Which lines in the entries below contain the word "travail"? Copy out each such line in full.

[Start of section]

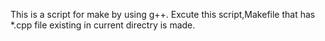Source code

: This is a script for make by using g++.
Excute this script,Makefile that has *.cpp file existing in current directry is made.

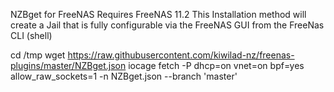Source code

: NZBget for FreeNAS
Requires FreeNAS 11.2
This Installation method will create a Jail that is fully configurable via the FreeNAS GUI from the FreeNas CLI (shell)

cd /tmp
wget https://raw.githubusercontent.com/kiwilad-nz/freenas-plugins/master/NZBget.json
iocage fetch -P dhcp=on vnet=on bpf=yes allow_raw_sockets=1 -n NZBget.json --branch 'master' 
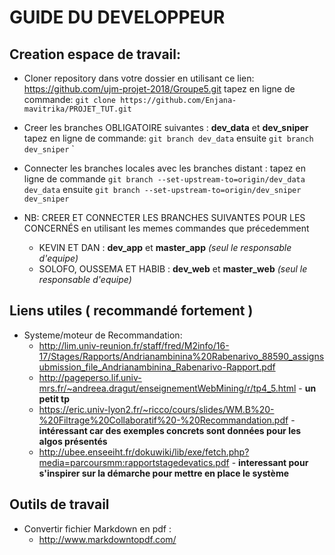 
# GUIDE DU DEVELOPPEUR

## Creation espace de travail:

+ Cloner repository dans votre dossier en utilisant ce lien: https://github.com/ujm-projet-2018/Groupe5.git tapez en ligne de commande: `git clone https://github.com/Enjana-mavitrika/PROJET_TUT.git`


+ Creer les branches OBLIGATOIRE suivantes : 
**dev_data** et **dev_sniper** tapez en ligne de commande:  `git branch dev_data` ensuite `git branch dev_sniper`
		`


+ Connecter les branches locales avec les branches distant :
tapez en ligne de commande  `git branch --set-upstream-to=origin/dev_data dev_data` ensuite `git branch --set-upstream-to=origin/dev_sniper dev_sniper`


+ NB: CREER ET CONNECTER LES BRANCHES SUIVANTES POUR LES CONCERNÉS en utilisant les memes commandes que précedemment
  - KEVIN ET DAN : **dev_app** et **master_app** _(seul le responsable d'equipe)_
  - SOLOFO, OUSSEMA ET HABIB : **dev_web** et **master_web** _(seul le responsable d'equipe)_


## Liens utiles ( recommandé fortement )

+ Systeme/moteur de Recommandation:
 	- http://lim.univ-reunion.fr/staff/fred/M2info/16-17/Stages/Rapports/Andrianambinina%20Rabenarivo_88590_assignsubmission_file_Andrianambinina_Rabenarivo-Rapport.pdf
 	- http://pageperso.lif.univ-mrs.fr/~andreea.dragut/enseignementWebMining/r/tp4_5.html  - **un petit tp**
 	- https://eric.univ-lyon2.fr/~ricco/cours/slides/WM.B%20-%20Filtrage%20Collaboratif%20-%20Recommandation.pdf -  **intéressant car des exemples concrets sont données pour les algos présentés**
	- http://ubee.enseeiht.fr/dokuwiki/lib/exe/fetch.php?media=parcoursmm:rapportstagedevatics.pdf - **interessant pour s'inspirer sur la démarche pour mettre en place le système** 


## Outils de travail 
+ Convertir fichier Markdown en pdf : 
	- http://www.markdowntopdf.com/

	
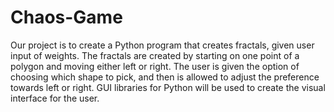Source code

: # Chaos-Game
Our project is to create a Python program that creates fractals, given user input of weights.
The fractals are created by starting on one point of a polygon and moving either left or right.
The user is given the option of choosing which shape to pick, and then is allowed to adjust the preference towards left or right.
GUI libraries for Python will be used to create the visual interface for the user.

[End of section]

Answer to this task:
## Creation espace de travail:
## Outils de travail 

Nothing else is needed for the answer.